What you will do: Sift the listing for lines that hold the string "buttons" and pull them out.
··· Collected material
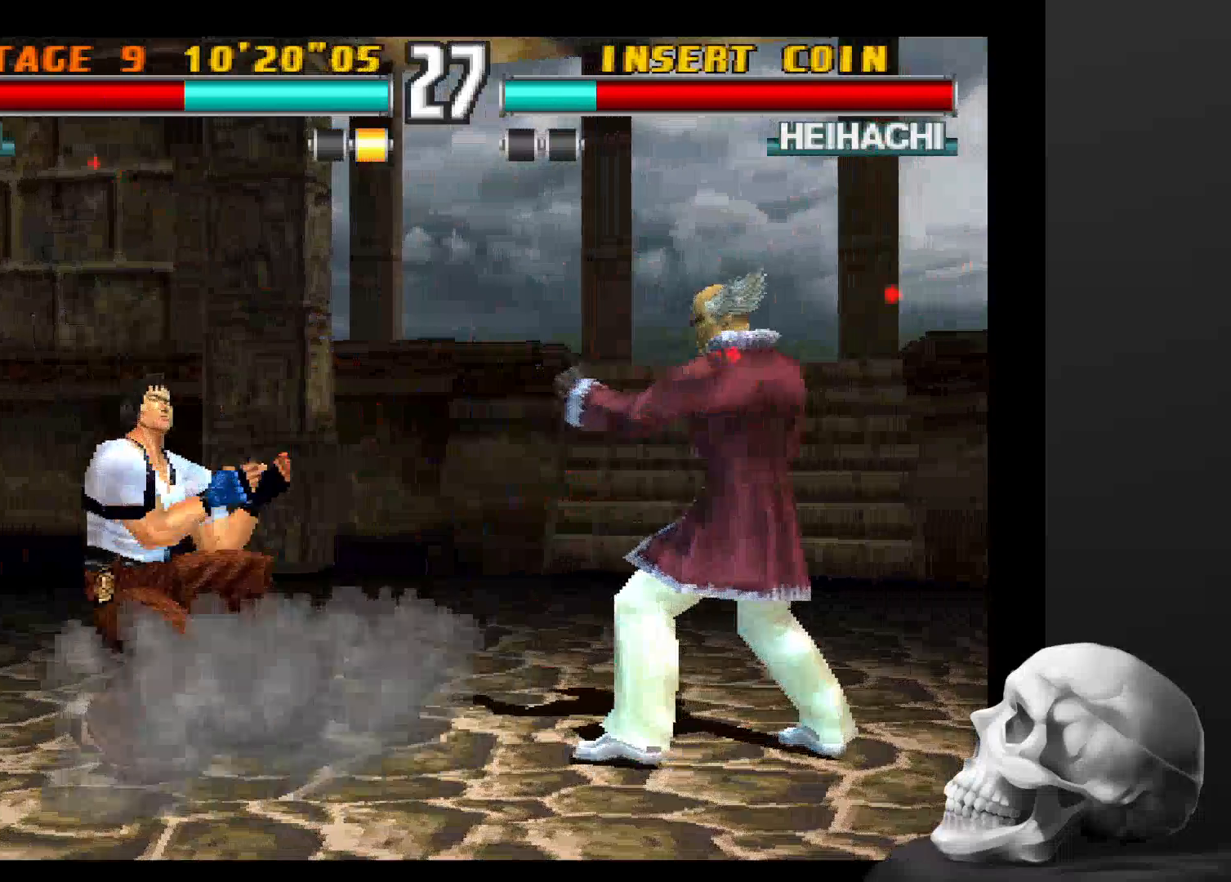
{"buttons": [], "left_stick": "center", "right_stick": "center", "events": [[167, "CIRCLE", "down"], [467, "CIRCLE", "up"]]}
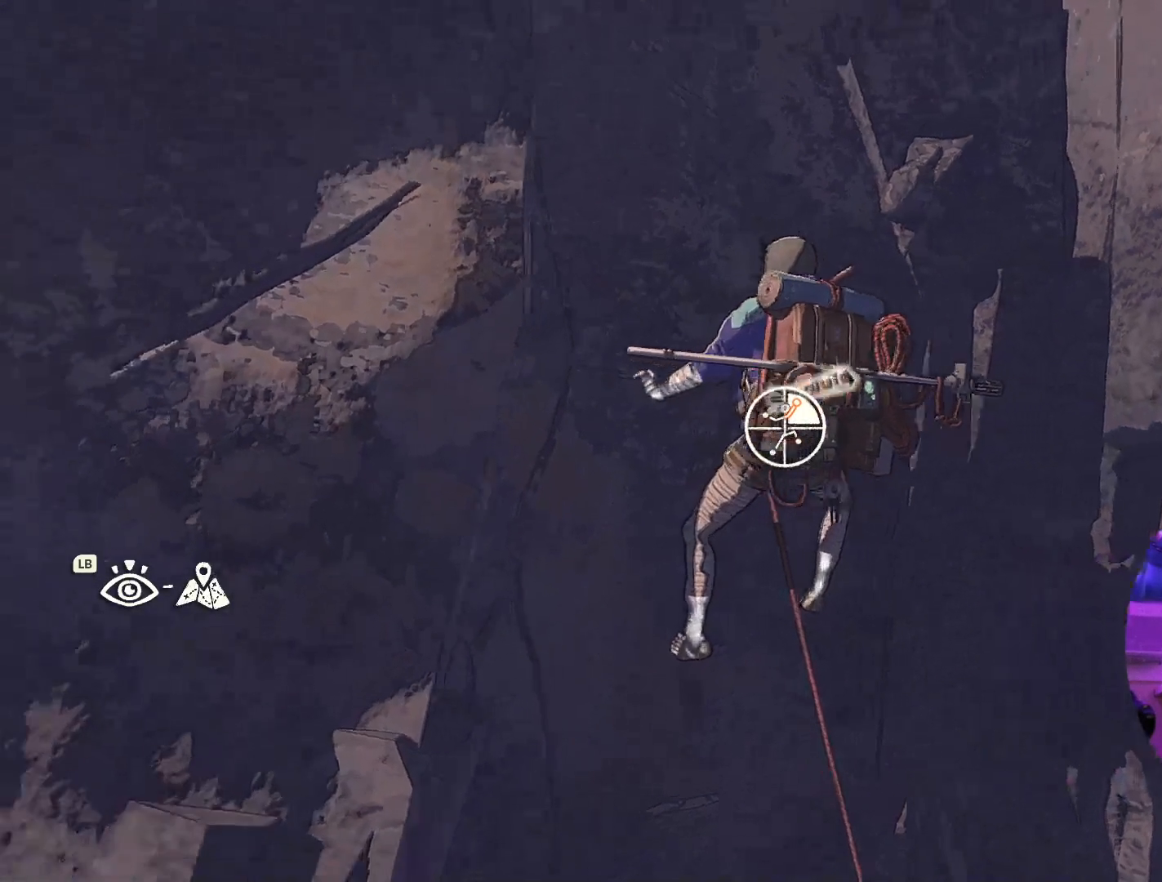
Gameplay with a controller (Xbox layout); each line is a JSON object with the inputs held at the frame after it. "events" lists button and stick changes between this image and that frame as [ms after this image, input, new state], when the widget could be followed in between. Not read: R2.
{"buttons": ["R1"], "left_stick": "center", "right_stick": "center", "events": [[200, "right_stick", "center"]]}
······
The completed task:
{"buttons": [], "left_stick": "center", "right_stick": "center", "events": [[167, "CIRCLE", "down"], [467, "CIRCLE", "up"]]}
{"buttons": ["R1"], "left_stick": "center", "right_stick": "center", "events": [[200, "right_stick", "center"]]}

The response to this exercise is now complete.